Yaguarón is a district in Paraguarí Department, Paraguay. It occupies an area of 253 km2. As per the 2022 census, it had a population of 29,242 individuals.

==History==
Yaguarón was established as a settlement of indigenous people in 1586. As per writer Narciso Ramón Colmán, Yaguarón was occupied by the Guaraní people, and was founded in 1539 by Domingo Martínez de Irala. As accurate documentation does not exist regarding its creation, the municipal authorities set as a foundational date on 10 October, according to municipal ordinance No. 16/2016. Franciscan missionaries Luis de Bolaños and Alonso de San Buenaventura established a mission that was installed around the Buenaventura temple whose construction had begun in 1755 and culminated in 1772.

==Geography==
Yaguairón s a district located in the Paraguarí Department in Paraguay. It occupies an area of 253 km2. In 2020, plans were announced to restore forested areas in Yaguarón.

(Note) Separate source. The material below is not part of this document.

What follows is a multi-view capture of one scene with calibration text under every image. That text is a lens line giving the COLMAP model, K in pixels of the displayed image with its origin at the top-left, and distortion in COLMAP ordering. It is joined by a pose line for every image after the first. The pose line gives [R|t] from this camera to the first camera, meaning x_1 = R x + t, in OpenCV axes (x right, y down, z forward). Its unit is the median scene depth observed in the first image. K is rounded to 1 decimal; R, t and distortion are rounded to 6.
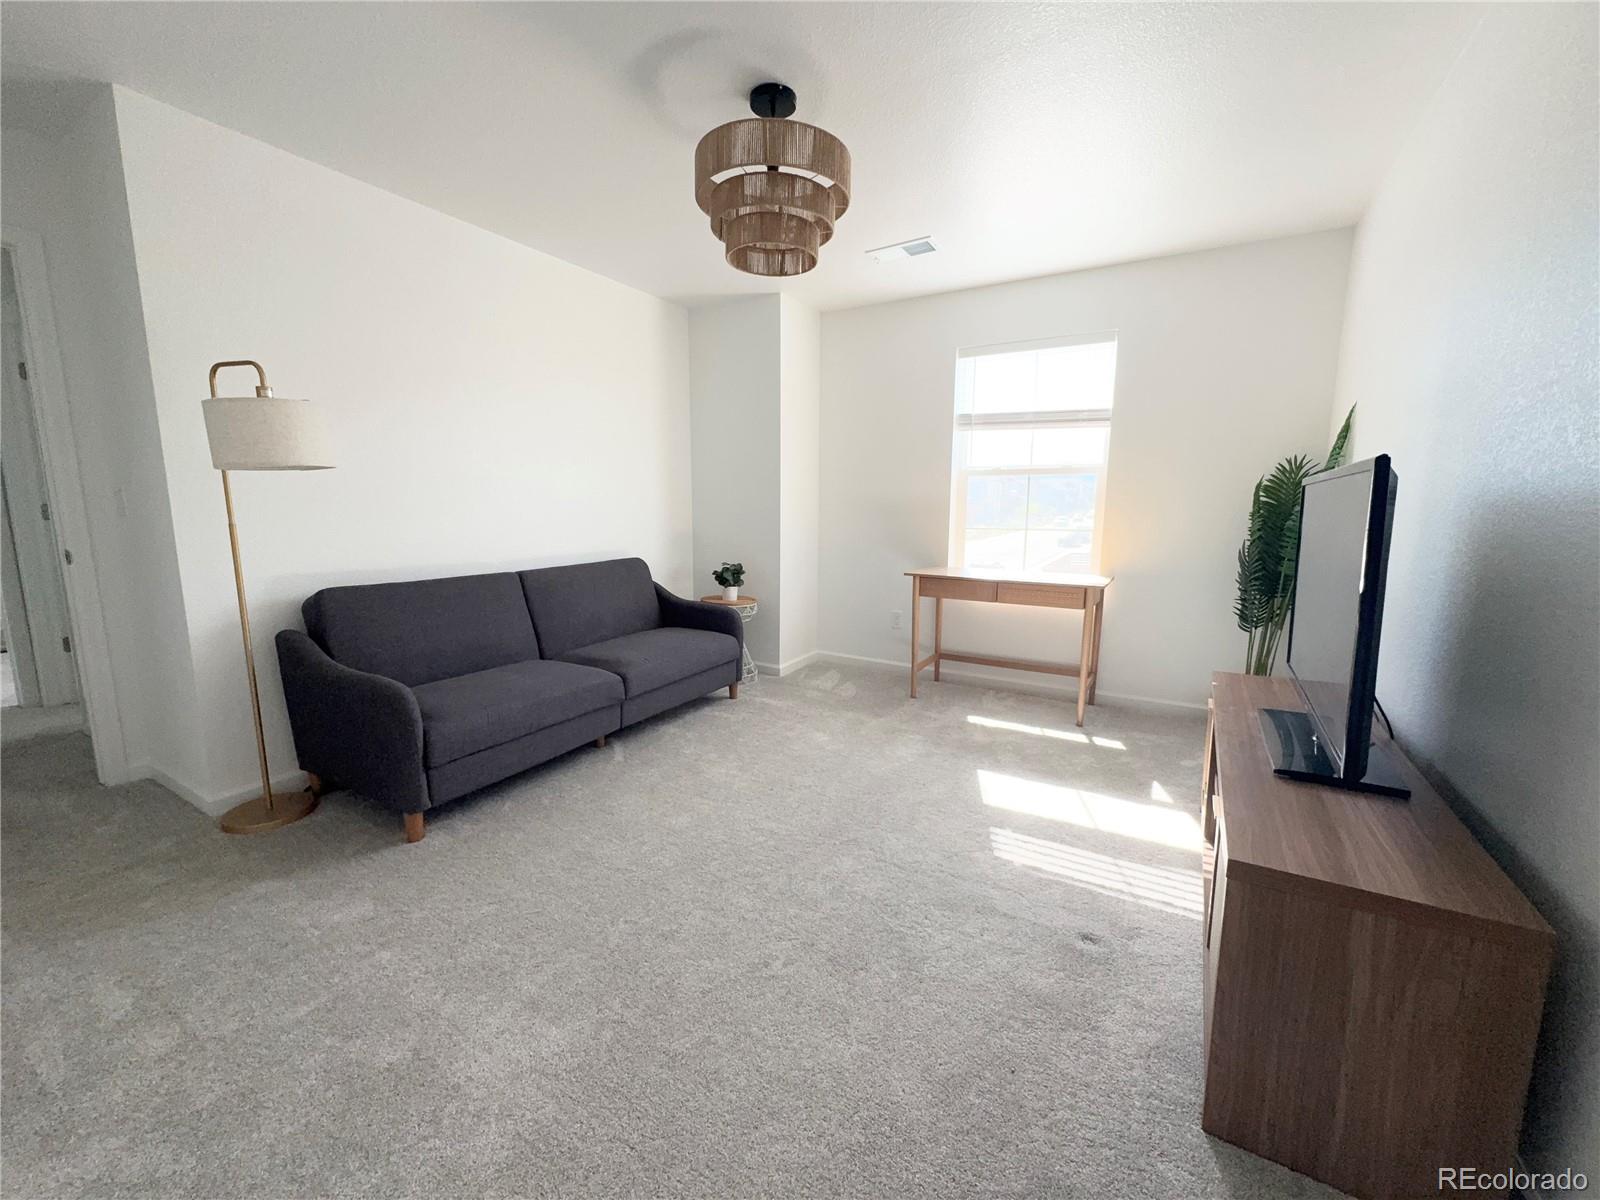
lens RADIAL K [[641.5, 0, 800.0], [0, 641.5, 600.0], [0, 0, 1]] dist [-0.000996, -0.000344]
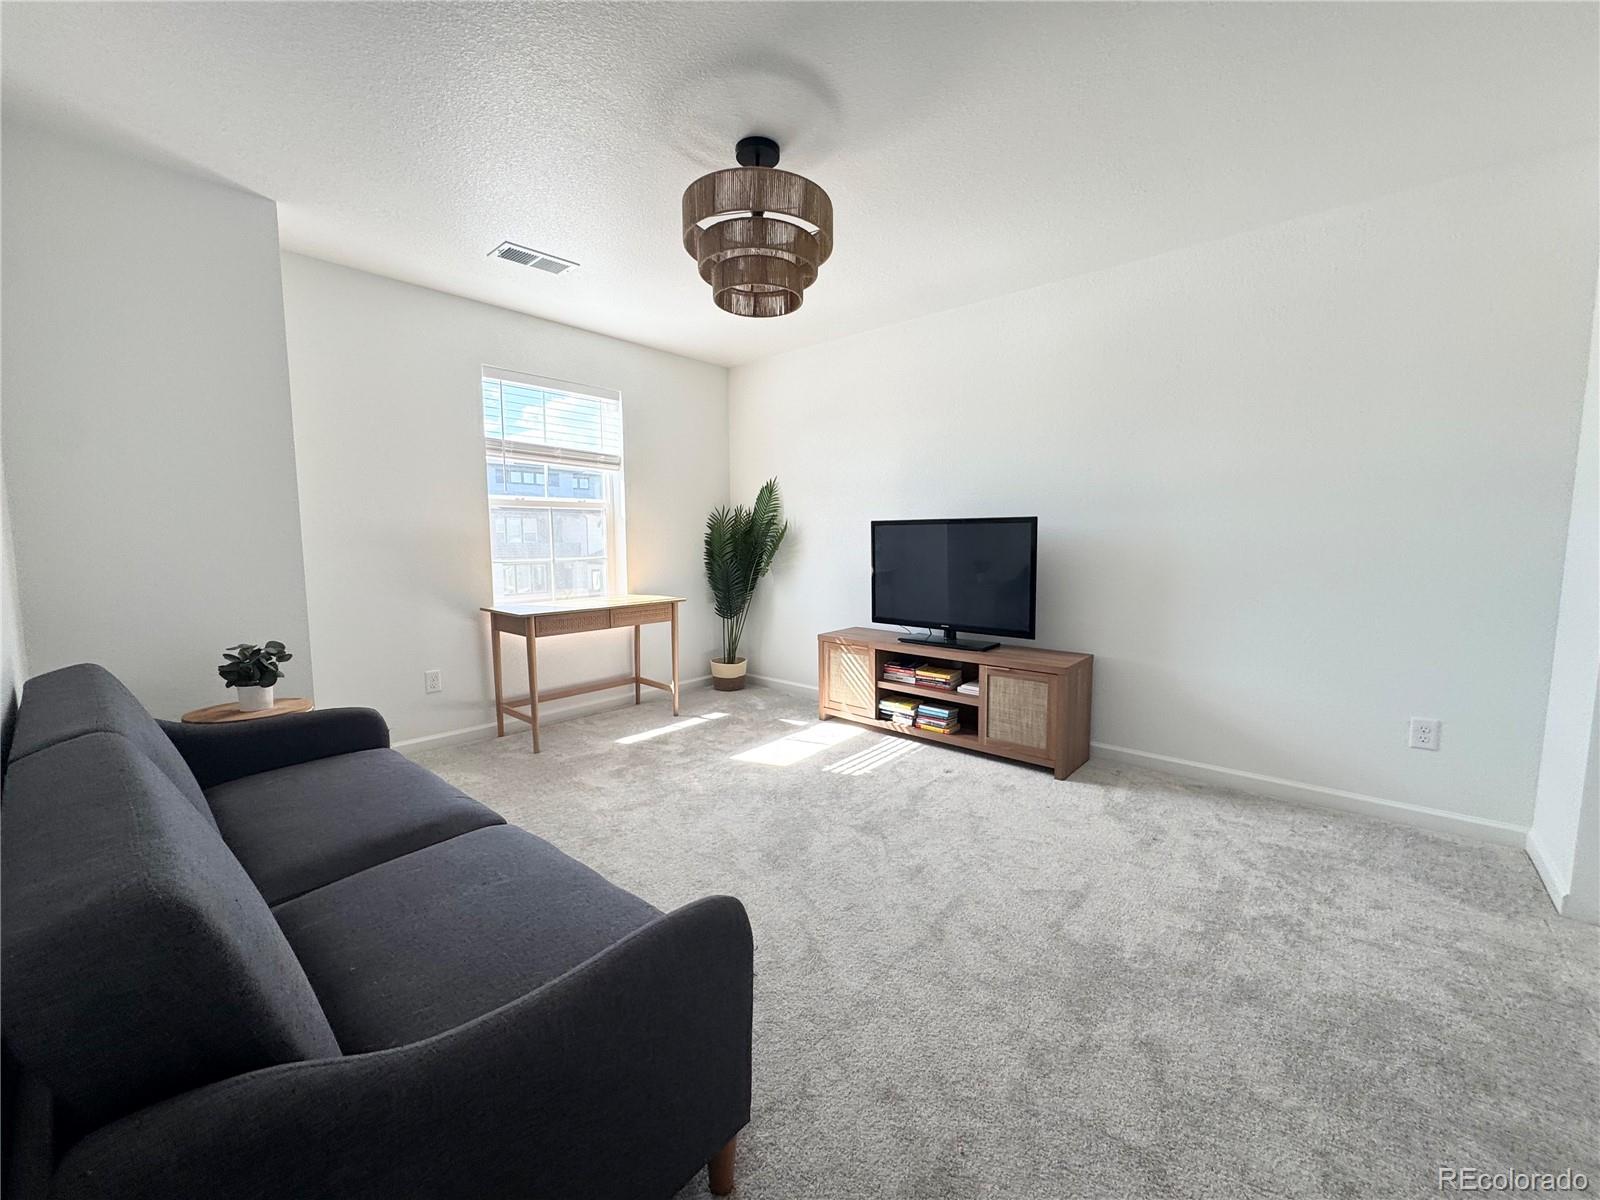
lens RADIAL K [[641.5, 0, 800.0], [0, 641.5, 600.0], [0, 0, 1]] dist [-0.000996, -0.000344]
pose [[0.162782, -0.105022, 0.981057, -0.709628], [0.146943, 0.985811, 0.081149, -0.086758], [-0.975659, 0.130950, 0.175905, 0.526723]]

It is located at an elevation of 88.04 m above sea level. The district has a tropical savanna climate (Köppen climate classification: Aw). The average annual temperature is 27.16 C. The district receives an average annual rainfall of 15.87 cm and has 139.37 rainy days in a year.

==Demographics ==
As per the 2022 census, Yaguarón district had a population of 29,242 inhabitants of which 14,657 were males and 14,585 were females. About 64.9% of the population was classified rural, and the rest (35.1%) lived in urban areas. About 25.1% of the population was below the age of fourteen, and 10.5% was more than 65 years of age.

==Culture==
The Temple of San Buenaventura in Yaguarón is one of Paraguay’s most important historical and cultural monuments, combining Guarani and Franciscan heritage. It was built in the 18th century, and is renowned for its Baroque-Guaraní architecture with ornate wooden carvings, religious sculptures, and gilded altarpieces. Its bell tower served for both religious purposes and as a lookout point during periods of conflict. The church remains a major pilgrimage destination where thousands gather annually for religious celebrations honoring the Virgin of the Assumption. It was declared as a historical heritage monument by Law No. 2206/2003.